What you have to do:
Check each line below for the word "Figure". How many have it? Answer with the number only.
START Information shown
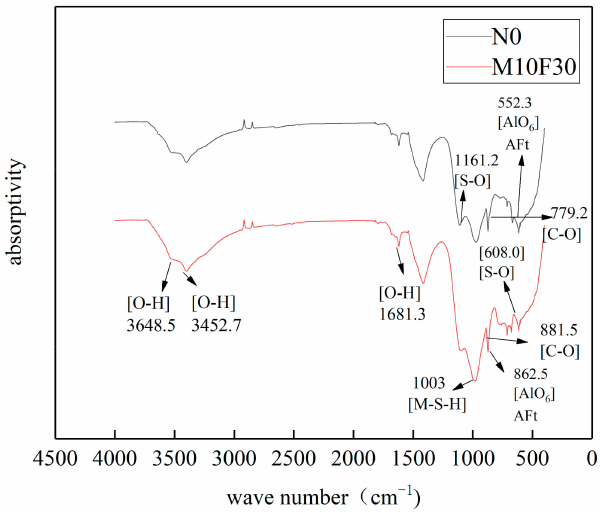
Figure 16. Infrared spectrum of M10F30 concrete in magnesium sulfate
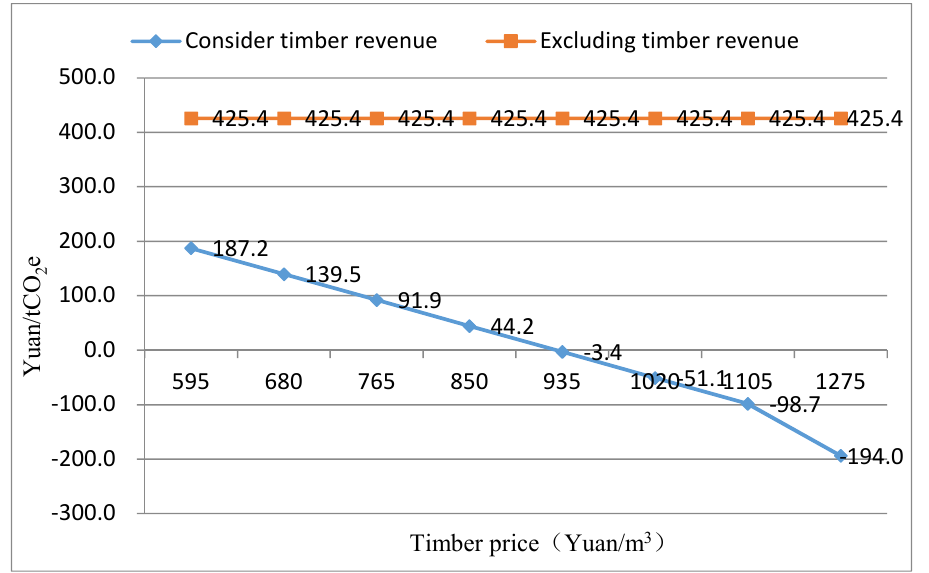
Figure 5. The carbon sequestration cost under different wood prices.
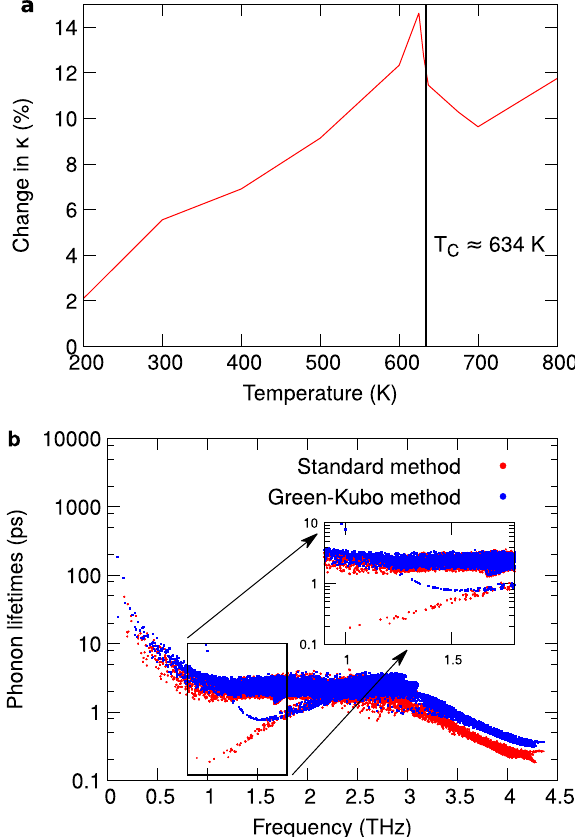
Fig. 6 Green – Kubo lattice thermal conductivity. a Difference in the calculated lattice thermal conductivity using the Green – Kubo method (Eq. (6)) and the Boltzmann transport equation. b Phonon lifetimes of GeTe (see text for explanation) in the Green – Kubo and Boltzmann transport equation approach plotted vs. TDEP frequency of phonon modes. Inset shows the region of soft phonon modes where the change is most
END Information shown
Solution:
2